1. Le projet de délibération rappelle :

▪ Les dispositions légales en vigueur ‒ Loi du 2 août 2005, ‒ Décret du 26 décembre 2007, ‒ Loi de modernisation de l’ économie du 4 août 2008.

▪ Les spécificités économiques et commerciales de la commune,

▪ Les motivations conduisant à l’instauration d’un périmètre de préemption commerciale,

▪ Les dispositifs déjà mis en œuvre pour aider le commerce et l’artisanat de proximité.

2. Le plan du ou des périmètres pressentis :

▪ Il est suffisamment précis et détaillé pour identifier chaque cellule commerciale, idéalement un plan cadastral,

▪ Il identifie les cellules concernées par la préemption commerciale,

▪ Il peut comprendre des cellules individuelles et pas forcément un linéaire dans sa totalité,

▪ Il évite les rues qui ne comportent pas de commerçants ou d’artisans,

▪ Il est accompagné d’une liste des rues concernées par le périmètre, en spécifiant les numéros concernés en cas de cellules individuelles.

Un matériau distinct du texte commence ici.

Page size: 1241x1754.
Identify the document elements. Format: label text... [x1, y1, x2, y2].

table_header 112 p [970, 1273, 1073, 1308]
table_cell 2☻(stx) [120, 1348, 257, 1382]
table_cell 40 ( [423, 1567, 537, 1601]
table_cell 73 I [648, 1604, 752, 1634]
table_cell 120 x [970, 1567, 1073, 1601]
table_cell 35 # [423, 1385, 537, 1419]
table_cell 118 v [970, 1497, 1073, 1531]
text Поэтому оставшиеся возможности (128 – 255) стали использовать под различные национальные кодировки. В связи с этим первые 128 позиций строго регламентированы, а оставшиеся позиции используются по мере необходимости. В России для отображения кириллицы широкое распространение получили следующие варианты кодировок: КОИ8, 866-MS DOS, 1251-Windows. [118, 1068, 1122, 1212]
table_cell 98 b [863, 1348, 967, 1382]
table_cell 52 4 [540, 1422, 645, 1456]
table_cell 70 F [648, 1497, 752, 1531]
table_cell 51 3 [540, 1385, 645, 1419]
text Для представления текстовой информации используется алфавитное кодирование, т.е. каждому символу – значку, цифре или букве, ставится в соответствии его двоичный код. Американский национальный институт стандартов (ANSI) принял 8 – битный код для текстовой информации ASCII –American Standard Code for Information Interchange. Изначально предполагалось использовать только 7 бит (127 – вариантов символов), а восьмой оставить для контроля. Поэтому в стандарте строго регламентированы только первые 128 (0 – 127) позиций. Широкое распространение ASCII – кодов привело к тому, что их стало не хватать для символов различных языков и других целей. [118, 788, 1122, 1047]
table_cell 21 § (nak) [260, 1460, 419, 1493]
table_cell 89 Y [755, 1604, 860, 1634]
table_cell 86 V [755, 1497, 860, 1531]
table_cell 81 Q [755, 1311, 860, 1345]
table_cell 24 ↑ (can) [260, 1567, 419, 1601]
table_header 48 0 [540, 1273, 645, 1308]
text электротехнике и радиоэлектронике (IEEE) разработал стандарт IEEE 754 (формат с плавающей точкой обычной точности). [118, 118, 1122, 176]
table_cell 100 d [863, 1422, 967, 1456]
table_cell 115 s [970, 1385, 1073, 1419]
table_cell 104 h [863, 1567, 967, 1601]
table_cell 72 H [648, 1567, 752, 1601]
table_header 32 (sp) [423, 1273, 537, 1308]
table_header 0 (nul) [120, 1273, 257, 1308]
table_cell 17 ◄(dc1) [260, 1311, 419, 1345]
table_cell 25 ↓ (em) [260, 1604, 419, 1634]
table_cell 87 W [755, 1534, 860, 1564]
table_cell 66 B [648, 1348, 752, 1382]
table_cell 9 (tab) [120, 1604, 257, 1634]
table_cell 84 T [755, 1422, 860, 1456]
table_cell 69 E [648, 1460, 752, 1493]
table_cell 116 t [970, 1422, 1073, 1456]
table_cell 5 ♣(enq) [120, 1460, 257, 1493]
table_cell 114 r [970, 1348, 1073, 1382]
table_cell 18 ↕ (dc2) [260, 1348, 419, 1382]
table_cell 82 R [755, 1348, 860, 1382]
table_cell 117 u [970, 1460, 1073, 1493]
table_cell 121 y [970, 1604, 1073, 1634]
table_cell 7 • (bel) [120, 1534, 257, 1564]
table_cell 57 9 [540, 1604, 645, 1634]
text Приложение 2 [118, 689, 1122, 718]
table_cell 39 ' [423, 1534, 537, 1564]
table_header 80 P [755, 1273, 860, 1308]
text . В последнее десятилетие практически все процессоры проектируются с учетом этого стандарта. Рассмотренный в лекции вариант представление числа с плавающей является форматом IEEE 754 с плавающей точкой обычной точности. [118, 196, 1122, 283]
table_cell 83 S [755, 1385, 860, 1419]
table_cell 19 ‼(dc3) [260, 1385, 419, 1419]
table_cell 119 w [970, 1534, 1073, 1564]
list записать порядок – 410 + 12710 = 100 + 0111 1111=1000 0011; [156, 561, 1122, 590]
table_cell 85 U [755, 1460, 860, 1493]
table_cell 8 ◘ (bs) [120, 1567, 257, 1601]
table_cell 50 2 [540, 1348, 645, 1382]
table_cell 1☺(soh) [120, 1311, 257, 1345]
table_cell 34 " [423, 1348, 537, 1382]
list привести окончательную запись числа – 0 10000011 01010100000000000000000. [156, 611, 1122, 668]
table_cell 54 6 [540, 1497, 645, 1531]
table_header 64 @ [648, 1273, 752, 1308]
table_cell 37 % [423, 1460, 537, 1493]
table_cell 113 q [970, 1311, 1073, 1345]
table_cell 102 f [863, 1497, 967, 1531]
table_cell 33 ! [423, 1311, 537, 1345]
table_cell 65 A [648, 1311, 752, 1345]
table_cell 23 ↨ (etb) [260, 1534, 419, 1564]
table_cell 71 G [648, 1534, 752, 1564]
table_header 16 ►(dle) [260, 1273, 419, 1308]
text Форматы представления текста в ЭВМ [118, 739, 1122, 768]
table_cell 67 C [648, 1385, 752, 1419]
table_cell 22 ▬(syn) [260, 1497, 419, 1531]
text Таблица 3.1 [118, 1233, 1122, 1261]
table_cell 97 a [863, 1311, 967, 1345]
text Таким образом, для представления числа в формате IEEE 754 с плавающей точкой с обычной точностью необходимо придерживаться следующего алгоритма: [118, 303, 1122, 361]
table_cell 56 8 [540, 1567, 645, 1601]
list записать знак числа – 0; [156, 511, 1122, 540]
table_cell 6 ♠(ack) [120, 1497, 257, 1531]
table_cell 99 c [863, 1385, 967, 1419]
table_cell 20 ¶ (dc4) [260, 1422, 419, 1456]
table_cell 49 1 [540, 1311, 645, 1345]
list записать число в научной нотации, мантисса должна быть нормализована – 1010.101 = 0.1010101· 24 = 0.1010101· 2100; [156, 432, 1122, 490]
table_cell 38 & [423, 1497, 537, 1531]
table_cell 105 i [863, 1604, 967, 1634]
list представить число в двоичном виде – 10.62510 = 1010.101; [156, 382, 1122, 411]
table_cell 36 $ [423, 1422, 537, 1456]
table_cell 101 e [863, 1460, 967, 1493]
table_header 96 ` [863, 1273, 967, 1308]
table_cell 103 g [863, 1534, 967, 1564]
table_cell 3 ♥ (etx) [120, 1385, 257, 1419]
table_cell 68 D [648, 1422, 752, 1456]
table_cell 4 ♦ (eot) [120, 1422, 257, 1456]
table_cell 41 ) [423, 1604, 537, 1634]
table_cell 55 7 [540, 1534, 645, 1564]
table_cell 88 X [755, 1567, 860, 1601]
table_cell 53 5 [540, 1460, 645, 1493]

3. Le dossier d’analyse précise pour chaque périmètre pressenti :

▪ Nombre de cellules, taille des cellules, typologie des commerces, nombre de locaux vacants, ancienneté et turn-over des commerçants, évolution, …,

▪ Type de linéaire commercial : continu, isolé, fragmenté …,

▪ Animation du secteur : locomotive commerciale, marché, halle…, équipements publics,…,

▪ Type de résidants : actifs, retraités, résidences secondaires,…,

▪ Type de clientèle : locale, touristique, alentours, de passage, …,

▪ Projets urbains envisagés sur le secteur.

 

► LA DÉCLARATION PRÉALABLE

Avant de vendre un fonds artisanal, un fonds de commerce ou de céder un bail commercial intervenant dans le périmètre de sauvegarde, le cédant doit déclarer au maire le prix et les conditions de la cession envisagée. Cette déclaration préalable est obligatoire sous peine de nullité de la vente. Elle s’effectue au moyen d’un formulaire cerfa (n°13644*01) en 4 exemplaires, soit par pli recommandé avec demande d'avis de réception, soit par dépôt en mairie contre récépissé. Le maire dispose alors d'un délai de 2 mois pour exercer éventuellement son droit de préemption ou y renoncer. Le silence du maire équivaut à renonciation d'acheter le commerce. Le cédant peut alors réaliser la vente aux prix et conditions figurant dans sa déclaration.